Once I have my organization's 501(c)(3) tax status approved, I'm home free. A separate state tax exemption may be necessary to avoid the imposition of state taxes on a non-profit. A separate application and approval process may be required, and - as stated above - additional exemptions / approvals / registrations may also be required, for example, for sales/use tax and property tax exemptions.
Also, tax-exempts generally must still pay taxes on business income unrelated to their tax exempt purpose and payroll/employment taxes for their employees. Finally, note that many tax-exempts must file tax returns, even if no taxes are owed, and that failure to act in conformance with law and with the charitable, social welfare, or public interest purposes may result in the termination of tax-exempt status.
I don't need an attorney to establish a non-profit. Technically true, of course, but most will find the process challenging and not worth their time to get up to speed on the process and applicable laws. Mistakes and missed steps are common in this area for do-it-yourselfers, who may tend to underestimate the amount of work and complexity involved. While there is likely one out there somewhere, this office has yet to see a for-profit corporation or LLC that was set up optimally without the assistance of an attorney (a "one-step" process), let alone a tax-exempt non-profit (a "two-step" process: incorporation, followed by tax-exemption application).

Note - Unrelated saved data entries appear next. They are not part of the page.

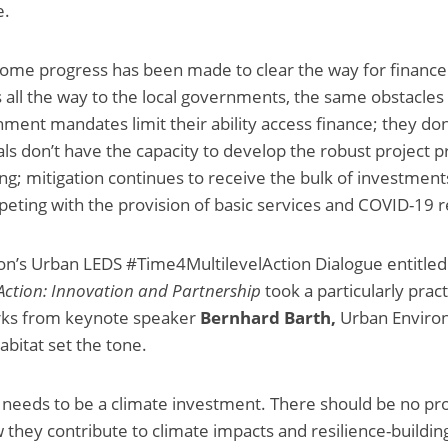
e.
ome progress has been made to clear the way for finance
s all the way to the local governments, the same obstacles 
ment mandates limit their ability access finance; they do
cials don’t have the capacity to develop the robust project
ing; mitigation continues to receive the bulk of investment
eting with the provision of basic services and COVID-19 
on’s Urban LEDS #Time4MultilevelAction Dialogue entitle
 Action: Innovation and Partnership
took a particularly prac
rks from keynote speaker
Bernhard Barth,
Urban Envir
bitat set the tone.
needs to be a climate investment. There should be no proj
w they contribute to climate impacts and resilience-buildi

I can earn a lot of money by starting my own non-profit corporation. Non-profits are subject to numerous federal, state, and local laws, regulations, and restrictions. The most basic principle of non-profits is contained in their name - they are not for profit in the sense that they cannot be owned or sold by, or operated for the benefit of, an individual, group of individuals, or regular (for profit) corporation or LLC. Doing so constitutes fraud that various governmental agencies are always on the lookout for. If you establish a non-profit, you may be able to serve on the board of directors and may possibly be employed by the non-profit; however, your compensation must be reasonable in relation to the number of hours you work for the non-profit, the type of work, your skill level, experience, and training in performing such job tasks.

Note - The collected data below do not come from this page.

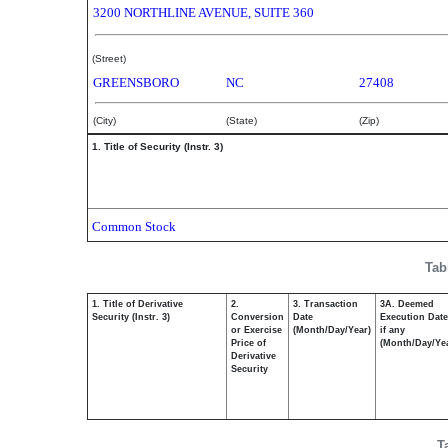
3200 NORTHLINE AVENUE, SUITE 360
(Street)
GREENSBORO
NC
27408
(City)
(State)
(Zip)
1. Title of Security (Instr. 3)
Common Stock
Tab
1. Title of Derivative
2.
3. Transaction
3A. Deemed
Security (Instr. 3)
Conversion
Date
Execution Date
or Exercise
(Month/Day/Year)
if any
Price of
(Month/Day/Ye
Derivative
Security
T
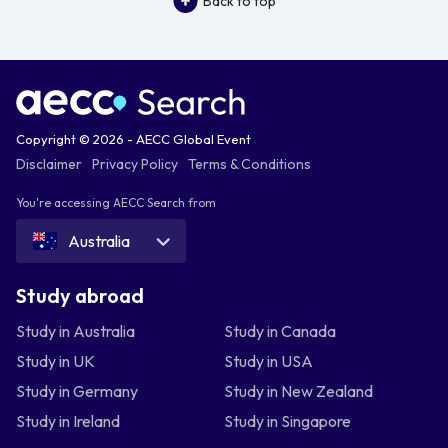
Back to top
Copyright © 2026 - AECC Global Event
Disclaimer
Privacy Policy
Terms & Conditions
You're accessing AECC Search from
Australia
Study abroad
Study in Australia
Study in Canada
Study in UK
Study in USA
Study in Germany
Study in New Zealand
Study in Ireland
Study in Singapore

In general, the more control and the more pay or benefits the founders or any small group of individuals are receiving from a particular non-profit entity, the more difficulty that entity is going to have obtaining and maintaining tax-exempt status. In sum, a non-profit is a way to provide for others and for the community at large, not a road to riches for its founders. Those who work for non-profits, whether they are founders, board members, or otherwise, generally make less than they could make working for a profit corporation.
My social or recreational club or neighborhood sports team won't qualify for tax exempt status because it's not like a 'real' charity. Not necessarily, it may. Internal Revenue Code Section 501(c)(7) may, under the right circumstances, permit your properly organized and operated social or recreational club or athletic league to incorporate as a non-profit and obtain tax-exempt status.